■ **REQUIREMENT**: Only the final stretch of lines is needed: output exactly the line containing "wall art [79,34,159,115]" and all lines following it in the listing below.

■ **GIVEN MATERIAL**:
● ● ● ● ● ● ●
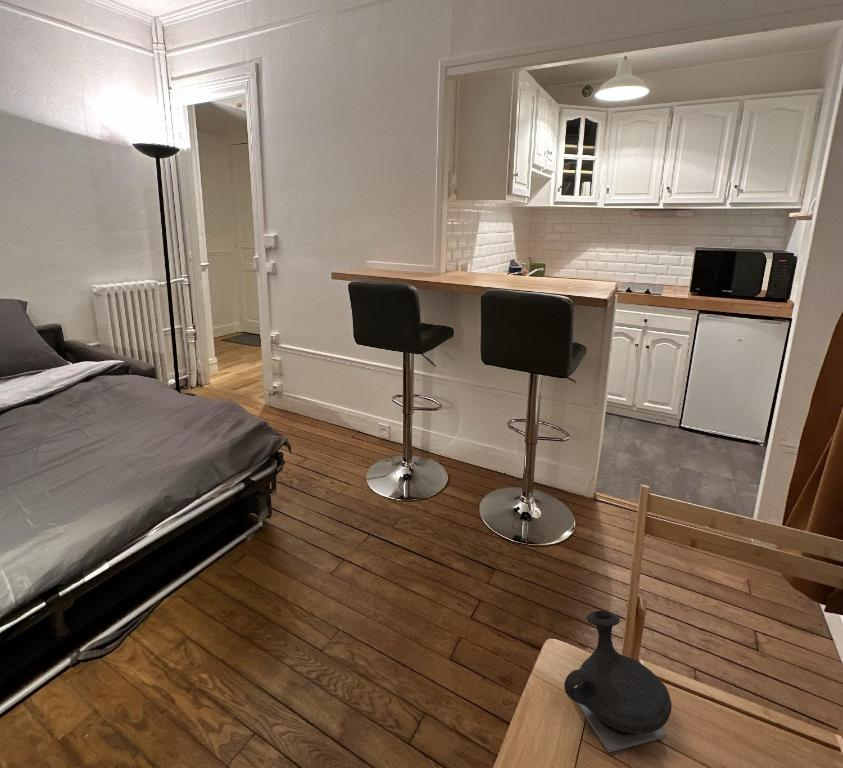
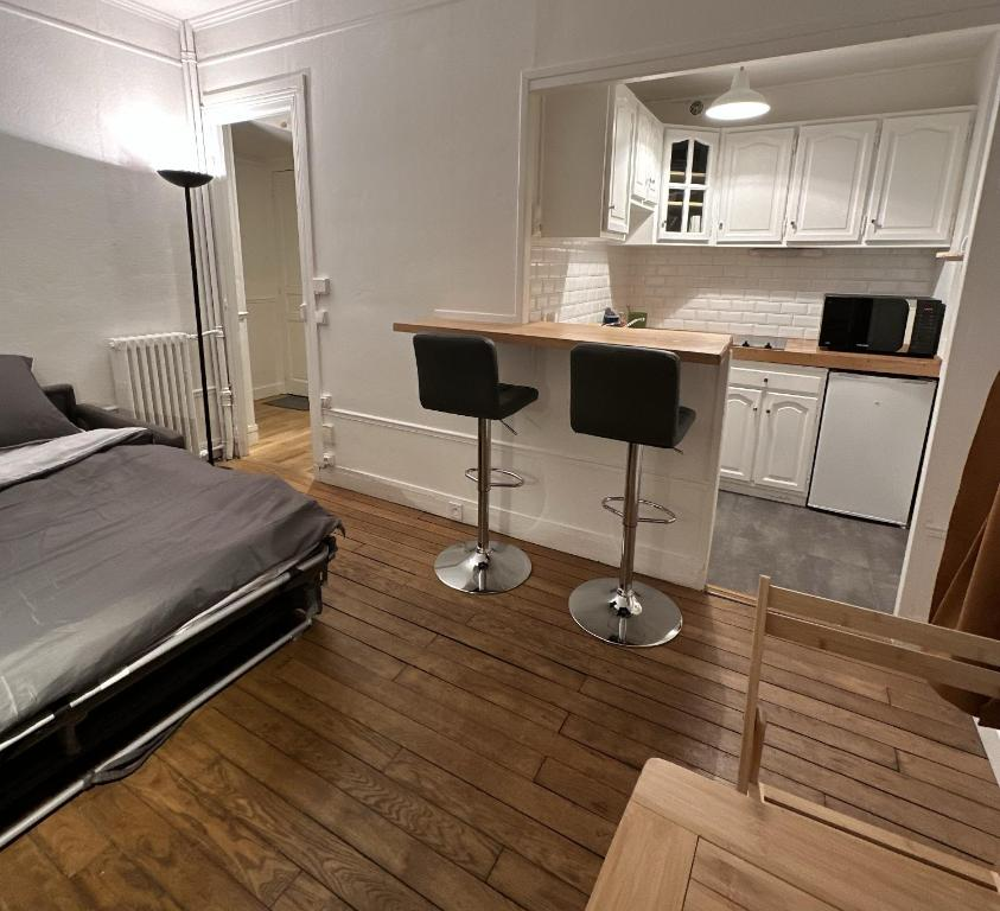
- teapot [563,609,672,753]
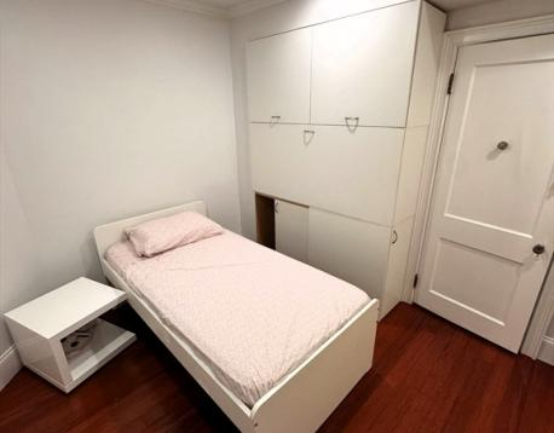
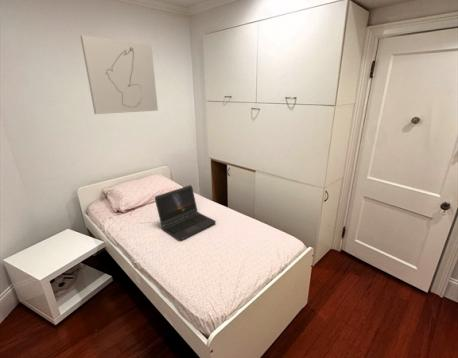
+ wall art [79,34,159,115]
+ laptop computer [154,184,217,241]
● ● ● ● ● ● ●
■ **YOUR SOLUTION**:
+ wall art [79,34,159,115]
+ laptop computer [154,184,217,241]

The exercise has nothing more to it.